[SOLVED] numpy.loadtxt: load a range of columns

numpy.loadtxt: load a range of columns

I have a .csv file with both string and integer - containing columns. I need to use numpy.loadtxt method to import the matrix formed from the specified columns. How can I do that? Right now I am trying to do the following:

data = np.loadtxt(open(path_to_data, "rb"), delimiter=",", skiprows=1, usecols=[1:])

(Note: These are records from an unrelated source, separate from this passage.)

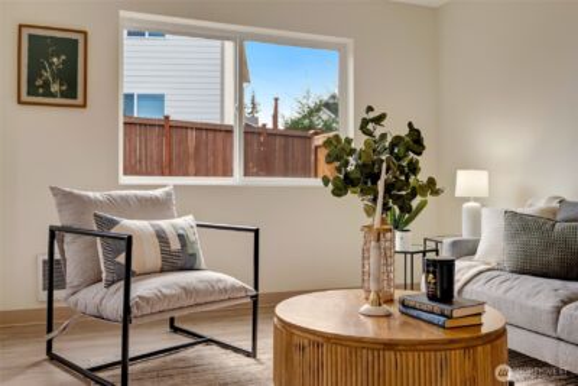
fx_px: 498
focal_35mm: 31
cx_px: 289
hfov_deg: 60.3
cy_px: 193
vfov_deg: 42.4
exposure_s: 1/6400
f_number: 4
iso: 400
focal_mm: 31
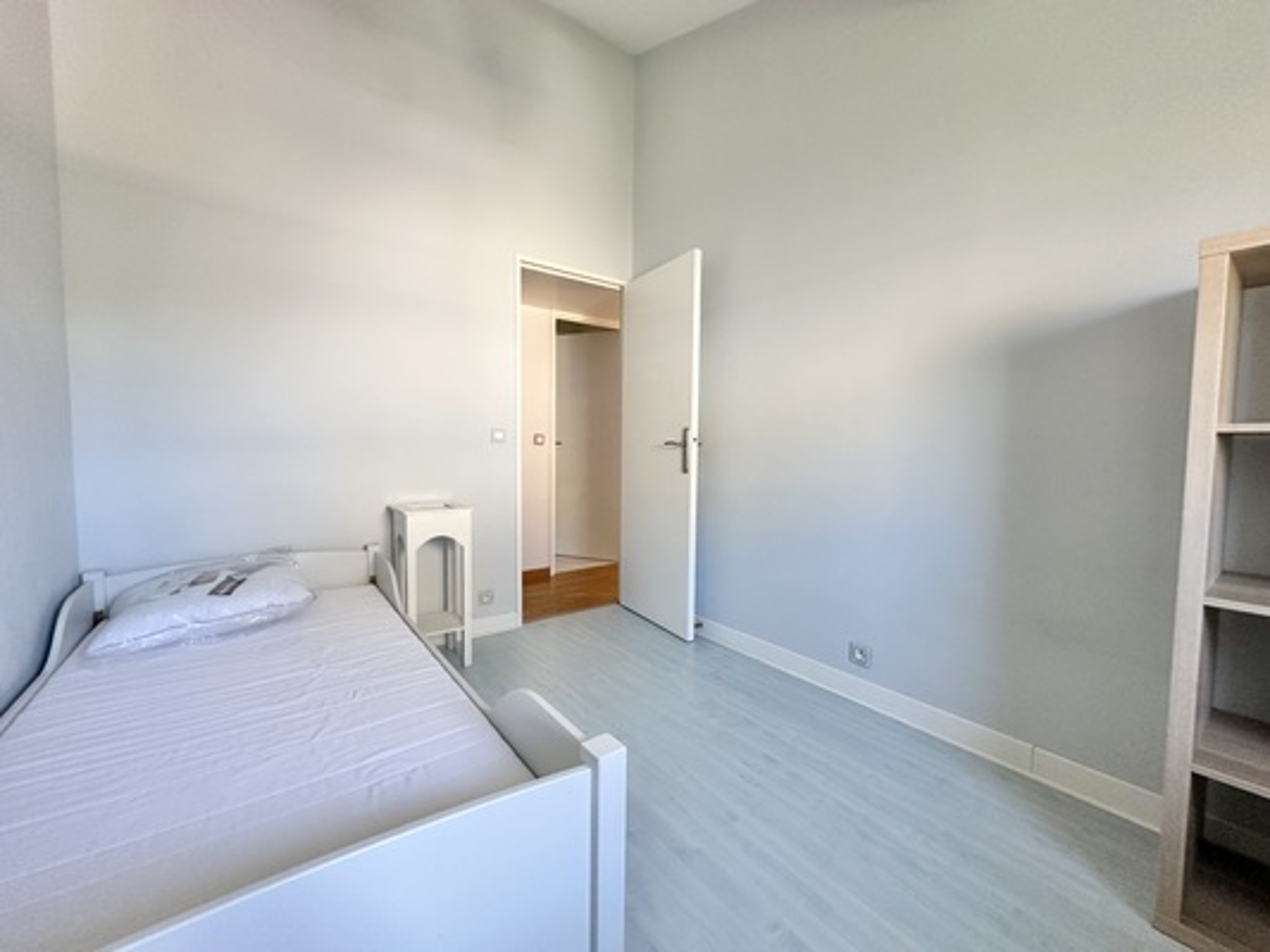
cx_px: 635
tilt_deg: -2.9
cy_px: 476
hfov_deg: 102.1
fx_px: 514
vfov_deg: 85.7
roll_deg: -0.6
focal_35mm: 14
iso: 200
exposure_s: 1/99
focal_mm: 2.22
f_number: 2.2
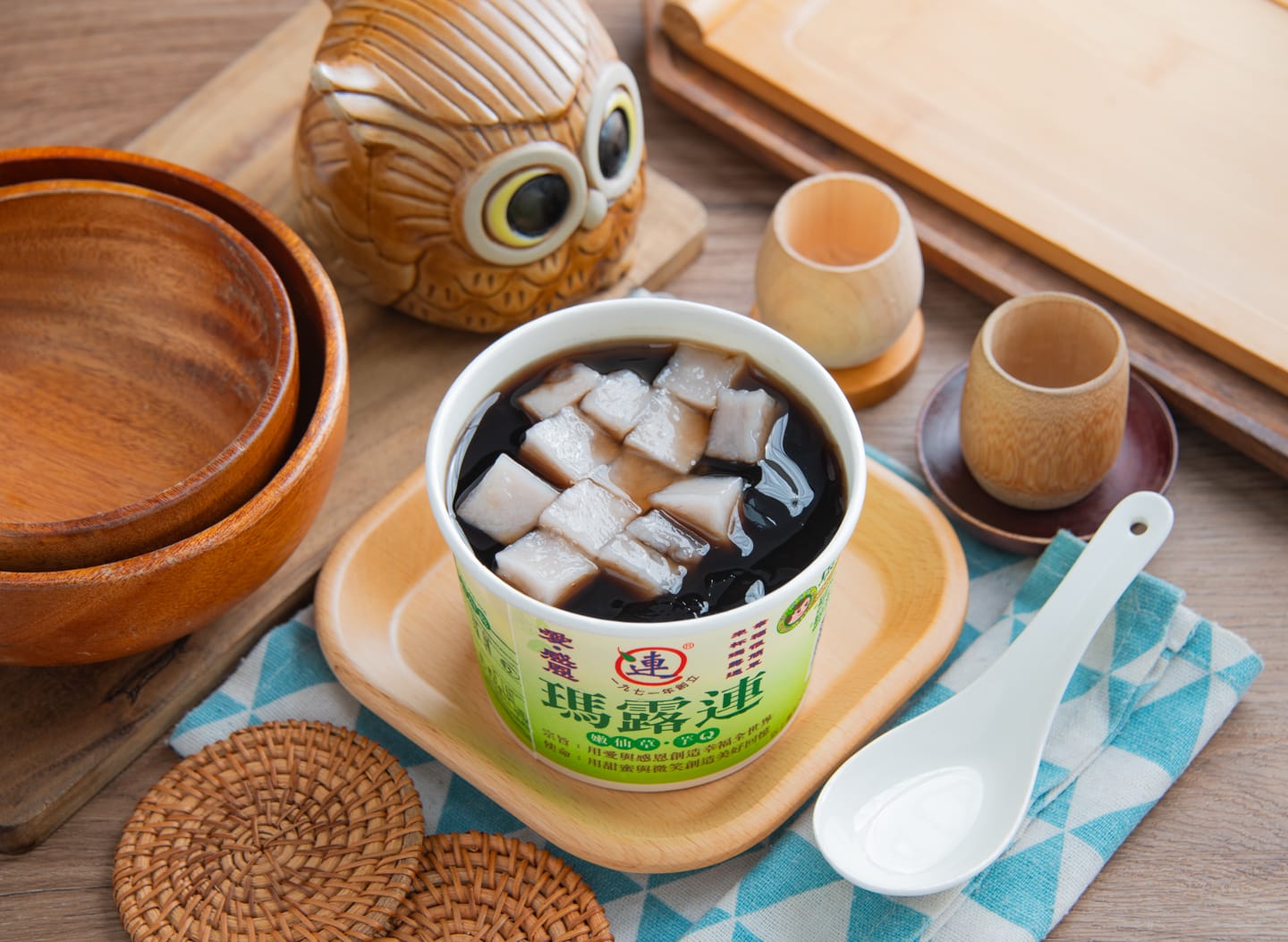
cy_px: 471
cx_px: 644
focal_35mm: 119
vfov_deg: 12.2
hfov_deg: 16.7
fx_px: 4401
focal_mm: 112
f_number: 7.1
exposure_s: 1/100
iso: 160
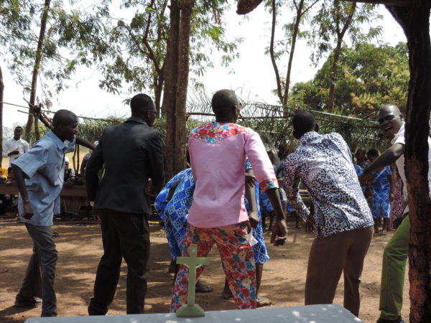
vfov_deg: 36.0
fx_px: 498
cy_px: 162
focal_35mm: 40
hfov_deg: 46.8
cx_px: 216
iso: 80
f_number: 3.3
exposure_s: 1/320
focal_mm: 7.1
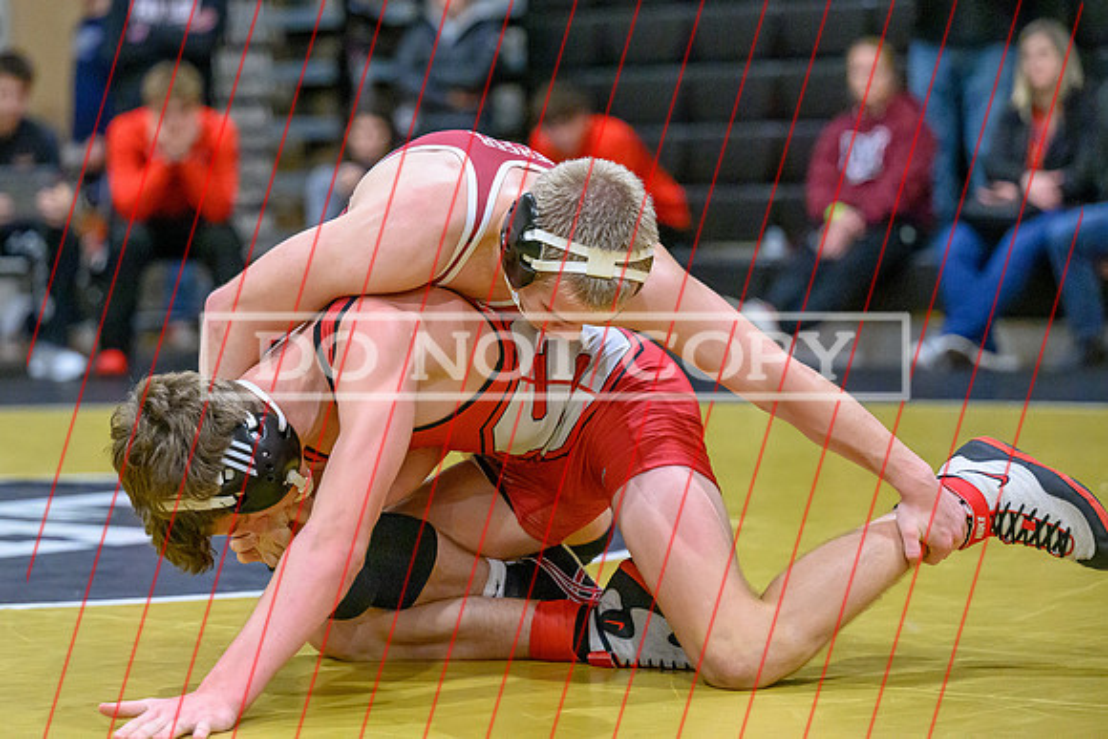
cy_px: 292
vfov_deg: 10.3
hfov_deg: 15.4
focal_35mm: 133
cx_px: 482
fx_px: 4098
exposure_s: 1/800
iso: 12800
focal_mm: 110
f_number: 2.8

Basically trying to read all columns but first, but it is giving an error:

SyntaxError: invalid syntax

Because such syntax is not allowed: usecols=[1:]

Solution

This is the syntax error:

In [153]: [1:]
  File "<ipython-input-153-4bac19319341>", line 1
    [1:]
      ^
SyntaxError: invalid syntax

It's not specific to loadtxt.

Use

data = np.loadtxt(open(path_to_data, "rb"), delimiter=",", skiprows=1, usecols=np.arange(1,n))

where n is the total number of columns.

usecols : int or sequence, optional
    Which columns to read, with 0 being the first. For example,
    ``usecols = (1,4,5)`` will extract the 2nd, 5th and 6th columns.
    The default, None, results in all columns being read.

If you don't know n, and don't want to use a preliminary file read to determine it, genfromtxt might be easier.

data = np.genfromtxt(..., delimiter=',', skiprows=1)

should load all columns, putting nan where it can't convert the string into float. If those nan are all in the first column, then

data = data[:,1:]

should give you all but the first column.

genfromtxt is a little more forgiving when it comes to converting strings to floats.